VMware today announced advancements that will allow vSphere to manage Hadoop clusters.

In doing so, it gives the hundreds of thousands of VMware enterprise customers a way to work with Hadoop deployments within software they are already familiar with. On the technical side, it advances work the company has made in the area of running Hadoop nodes on virtualized infrastructure, bringing the benefits of virtualization to the big data platform.

[MORE HADOOP: Get ready for a flood of new Hadoop apps]

The company today announced a public beta of VMware vSphere Big Data Extensions, which will let the company’s popular infrastructure management software control Hadoop clusters that customers set up. The extensions still require an underlying Hadoop platform, which vendors like HortonWorks, MapR, Cloudera or VMware’s partner, Pivotal each distribute based on the open source Apache code.
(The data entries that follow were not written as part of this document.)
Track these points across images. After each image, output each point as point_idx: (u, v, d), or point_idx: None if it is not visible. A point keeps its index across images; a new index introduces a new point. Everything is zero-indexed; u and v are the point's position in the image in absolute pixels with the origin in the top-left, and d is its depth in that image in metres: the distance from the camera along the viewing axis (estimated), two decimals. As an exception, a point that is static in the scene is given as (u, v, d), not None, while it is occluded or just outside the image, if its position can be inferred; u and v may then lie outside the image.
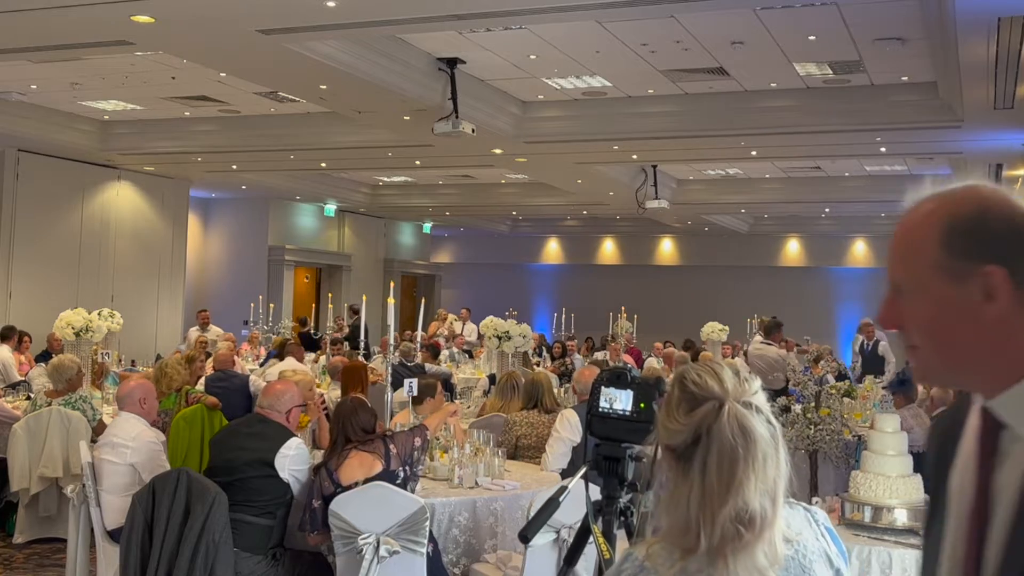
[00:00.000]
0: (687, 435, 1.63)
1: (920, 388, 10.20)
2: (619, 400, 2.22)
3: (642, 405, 2.19)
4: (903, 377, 8.18)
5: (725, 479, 1.59)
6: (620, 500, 2.17)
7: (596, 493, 2.34)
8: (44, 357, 9.91)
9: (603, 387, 2.23)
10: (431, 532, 4.52)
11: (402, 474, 4.50)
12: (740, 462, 1.59)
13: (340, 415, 4.66)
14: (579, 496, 2.36)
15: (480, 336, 15.35)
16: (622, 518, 2.15)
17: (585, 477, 2.28)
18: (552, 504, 2.37)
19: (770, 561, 1.61)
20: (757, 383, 1.69)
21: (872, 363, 13.14)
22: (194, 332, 14.13)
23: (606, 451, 2.18)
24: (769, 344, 11.10)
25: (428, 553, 4.48)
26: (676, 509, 1.63)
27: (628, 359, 12.80)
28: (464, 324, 16.75)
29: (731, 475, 1.59)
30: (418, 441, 4.67)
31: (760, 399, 1.67)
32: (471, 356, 14.31)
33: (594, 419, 2.23)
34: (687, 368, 1.72)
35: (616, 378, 2.21)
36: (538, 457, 6.14)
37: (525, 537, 2.46)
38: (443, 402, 6.68)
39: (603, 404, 2.24)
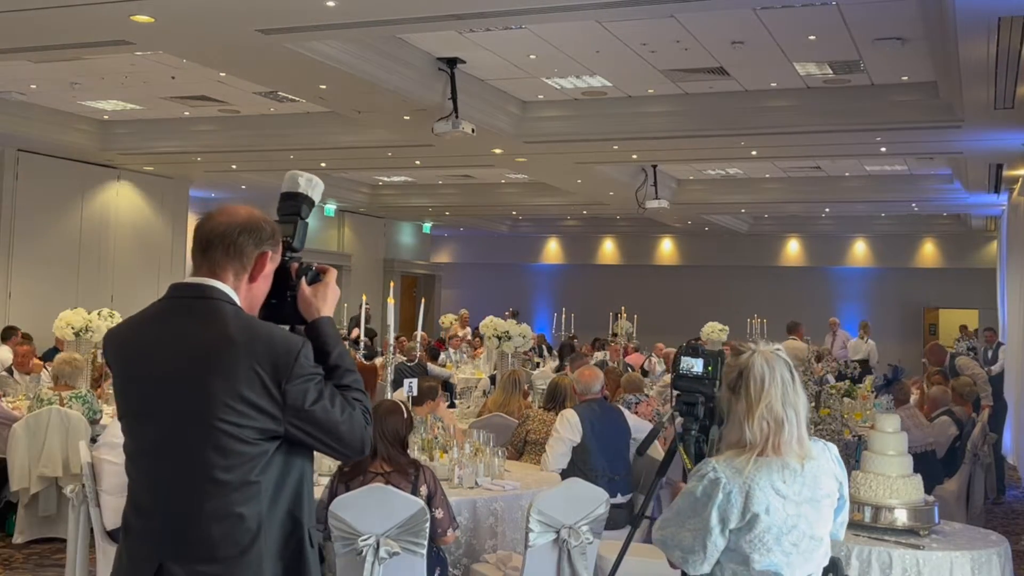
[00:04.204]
0: (735, 373, 2.66)
1: (920, 389, 10.19)
2: (695, 366, 3.13)
3: (709, 368, 3.14)
4: (890, 378, 8.19)
5: (757, 391, 2.60)
6: (693, 432, 3.13)
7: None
8: (51, 354, 9.87)
9: (683, 356, 3.15)
10: (439, 548, 4.52)
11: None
12: (766, 381, 2.60)
13: (373, 417, 4.59)
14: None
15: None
16: (695, 445, 3.10)
17: (672, 417, 3.33)
18: (654, 430, 3.86)
19: (800, 456, 2.61)
20: (781, 347, 2.73)
21: None
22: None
23: (685, 399, 3.12)
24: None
25: (443, 557, 4.49)
26: (733, 424, 2.64)
27: (632, 360, 12.81)
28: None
29: (761, 389, 2.60)
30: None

The big data extensions now allow those distributions to be managed through vSphere. “VMware’s enabling private enterprises to host their own big data as a service,” says Michael Matchett, a senior analyst at the Taneja Group.

VMware has enabled the features though its work on Project Serengeti, which has been aimed at optimizing Hadoop clusters to run on virtualized infrastructure. Matchett says that’s a potentially significant move for the big data project, and especially companies deploying it. Running Hadoop nodes on virtual machines instead of bare metal brings many of the same advantages as virtualizing compute servers: More efficient use of hardware resources and additional flexibility in managing the system. “You can come out ahead hosting Hadoop in a virtual environment because it gives you the ability to mix in other workloads and take full advantage of the infrastructure across multiple clients,” Matchett says.

Other companies have also done work to virtualize Hadoop clusters. Amazon Web Services has its Elastic Map Reduce (EMR) offering, which is basically a Hadoop-like public-cloud based service. VMware is targeting private cloud and on-customer premises deployments though.

Adding support for vSphere could also foreshadow other moves VMware plans to make. For example, VMware could extend the platform to allow for easy migrations of Hadoop workloads managed by vSphere with the company’s upcoming release of its public cloud offering, which is set to be released later this year. Other companies, particularly Microsoft, could be next in line to roll out support for their management software to control Hadoop distributions on that company’s hypervisor, Hyper-V in Windows Systems Center.

VMware announced the new features as part of a public beta that customers can sign up for this week using vSphere 5.1; it expects the functionality to be generally available by the end of the year. In addition to announcing the extensions, VMware also said Project Serengeti supports the latest open source code from Apache Hadoop, including the new YARN feature, a resource manager that some in the Hadoop community believe could open the floodgates for new applications to be built on top of the Hadoop platform.